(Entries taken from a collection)
== == ==

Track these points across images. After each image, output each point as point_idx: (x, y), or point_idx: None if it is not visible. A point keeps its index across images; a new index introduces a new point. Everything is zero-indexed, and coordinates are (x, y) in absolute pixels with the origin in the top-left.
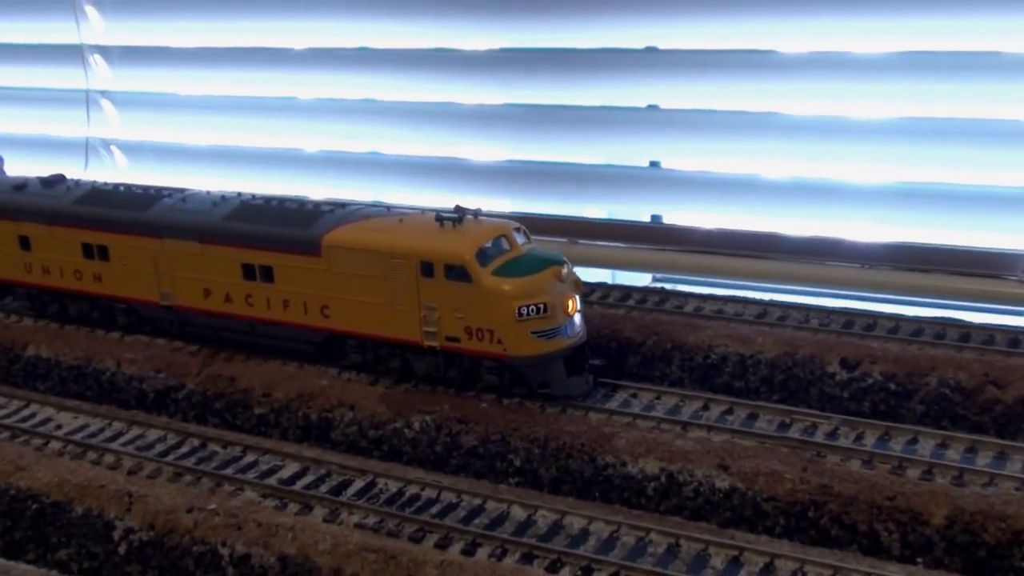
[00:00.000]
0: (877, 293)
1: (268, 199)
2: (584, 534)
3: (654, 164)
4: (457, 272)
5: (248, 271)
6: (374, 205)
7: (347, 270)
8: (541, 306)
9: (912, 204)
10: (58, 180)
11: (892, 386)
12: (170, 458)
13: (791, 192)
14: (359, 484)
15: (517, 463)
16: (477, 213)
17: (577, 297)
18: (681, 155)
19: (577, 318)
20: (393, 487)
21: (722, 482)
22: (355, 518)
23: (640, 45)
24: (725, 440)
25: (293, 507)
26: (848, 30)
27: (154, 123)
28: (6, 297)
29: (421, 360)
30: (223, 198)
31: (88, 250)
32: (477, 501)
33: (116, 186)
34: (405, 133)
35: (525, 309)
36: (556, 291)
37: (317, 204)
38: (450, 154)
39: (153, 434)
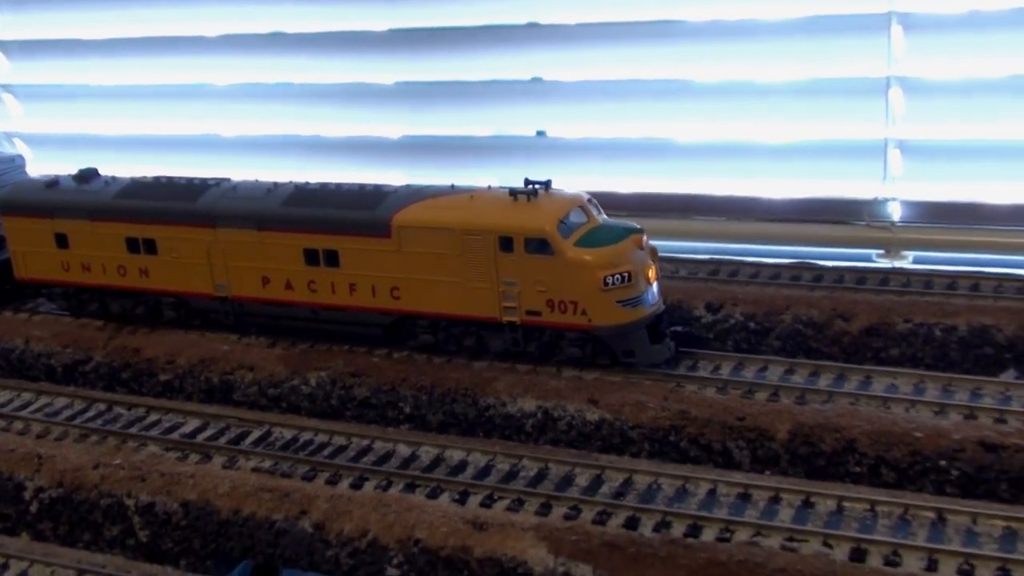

== == ==

### TASK TO CARRY OUT
Write out the records above exactly. Begin with the first line, end with the line holding "2: (584, 534)", and drop the pictures.

### TASK OUTPUT
Track these points across images. After each image, output each point as point_idx: (x, y), or point_idx: None if it is not visible. A point keeps its index across images; a new index introduces a new point. Everything is zero-indexed, and coordinates are (x, y) in absolute pixels with the origin in the top-left.
[00:00.000]
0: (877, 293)
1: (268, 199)
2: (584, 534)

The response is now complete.